First, new blog posts used to show up in people’s news feeds. Now, if someone is subscribed to a bunch of blogs, they simply get a notification that there are 32 new blog posts, and most don’t click on it. So while my average post on my Facebook Page has about 1000 impressions, anything posted by Networked Blogs has only about 40, because they’re not in news feeds anymore.
So I’ve gone back to manually posting my blog posts, and bingo, they’re back at 900 impressions again.
All of Facebook has gone wonky with the new changes, because you can’t count on being in news feeds anymore with the way we used to do it. You have to manually enter stuff. It’s harder, but it’s the only way for people to see it.
4. Remember that Engagement is the Key
If you want to keep people seeing your stuff, then they have to interact with you. They have to click a like button, or leave a comment, or follow a link that you posted. When they do this, Facebook counts them as being interested in you, and you’re more likely to be a “top story” in their news feed.

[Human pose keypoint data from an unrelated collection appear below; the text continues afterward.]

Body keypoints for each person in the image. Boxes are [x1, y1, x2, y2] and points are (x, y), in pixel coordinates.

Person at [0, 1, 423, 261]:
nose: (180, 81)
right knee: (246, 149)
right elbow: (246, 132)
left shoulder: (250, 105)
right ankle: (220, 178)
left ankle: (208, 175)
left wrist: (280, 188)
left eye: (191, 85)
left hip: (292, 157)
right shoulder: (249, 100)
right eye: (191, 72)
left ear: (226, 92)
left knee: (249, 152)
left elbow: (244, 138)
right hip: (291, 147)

Thus, the key to people seeing your stuff on Facebook is to post stuff that people are more likely to hit the “like” button about, or leave a comment. So ask a question every now and then. Post a pithy saying. Post a funny video or a funny status update, just so they will hit “like”.
When they hit “like”, that will then show up in all their friends’ ticker tape feed, the part that is now on the right hand side of the Facebook interface. And that may get you more traffic!

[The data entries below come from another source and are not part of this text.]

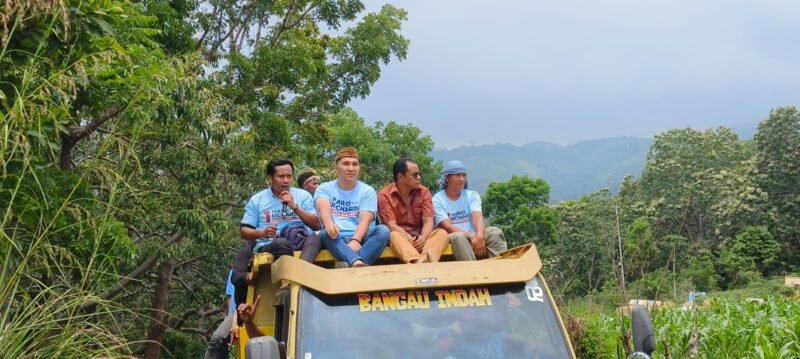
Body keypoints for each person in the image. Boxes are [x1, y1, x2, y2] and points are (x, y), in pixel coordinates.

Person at [233, 158, 323, 303]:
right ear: (270, 178)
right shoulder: (258, 200)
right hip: (271, 244)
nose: (286, 180)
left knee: (319, 236)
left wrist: (294, 207)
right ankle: (286, 284)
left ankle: (301, 274)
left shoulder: (303, 196)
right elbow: (244, 231)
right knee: (281, 243)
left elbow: (317, 225)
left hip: (299, 240)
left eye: (289, 176)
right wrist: (262, 233)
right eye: (281, 176)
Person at [315, 147, 389, 267]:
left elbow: (365, 219)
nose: (351, 168)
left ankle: (352, 262)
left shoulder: (367, 190)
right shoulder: (324, 188)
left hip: (362, 237)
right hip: (336, 237)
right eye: (345, 164)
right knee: (323, 233)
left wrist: (356, 240)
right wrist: (329, 225)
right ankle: (357, 262)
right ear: (336, 167)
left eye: (355, 164)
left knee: (383, 231)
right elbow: (323, 210)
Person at [378, 158, 449, 263]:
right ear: (400, 177)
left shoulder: (424, 192)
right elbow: (392, 225)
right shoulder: (384, 195)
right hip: (401, 239)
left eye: (419, 174)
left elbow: (428, 221)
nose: (419, 178)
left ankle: (423, 260)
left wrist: (423, 237)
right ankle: (416, 260)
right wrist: (408, 238)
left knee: (441, 233)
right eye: (415, 175)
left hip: (421, 237)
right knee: (393, 235)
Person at [433, 160, 507, 261]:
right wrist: (472, 236)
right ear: (447, 179)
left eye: (464, 175)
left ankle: (500, 268)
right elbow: (447, 226)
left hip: (475, 235)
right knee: (459, 237)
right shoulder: (437, 199)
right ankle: (474, 272)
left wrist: (480, 236)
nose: (462, 179)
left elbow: (477, 218)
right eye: (457, 175)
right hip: (453, 238)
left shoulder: (472, 195)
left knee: (495, 232)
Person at [203, 270, 238, 359]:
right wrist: (228, 319)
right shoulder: (233, 272)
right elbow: (229, 297)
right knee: (218, 338)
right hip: (233, 314)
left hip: (245, 310)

In sum, you should have a Facebook Page, but don’t ignore your personal profile, either. Lots of your friends won’t be fans of your page, so you should post in both. Just use lists to manage who sees what in your personal profile, and you won’t inundate people with too much information that isn’t helpful.
The most important part of keeping people interested in you, though, is the old truth that we can’t escape: post stuff that people actually find interesting and helpful. Do this, and people will interact with you, which will increase your visibility. Post only about yourself, and people will tune out.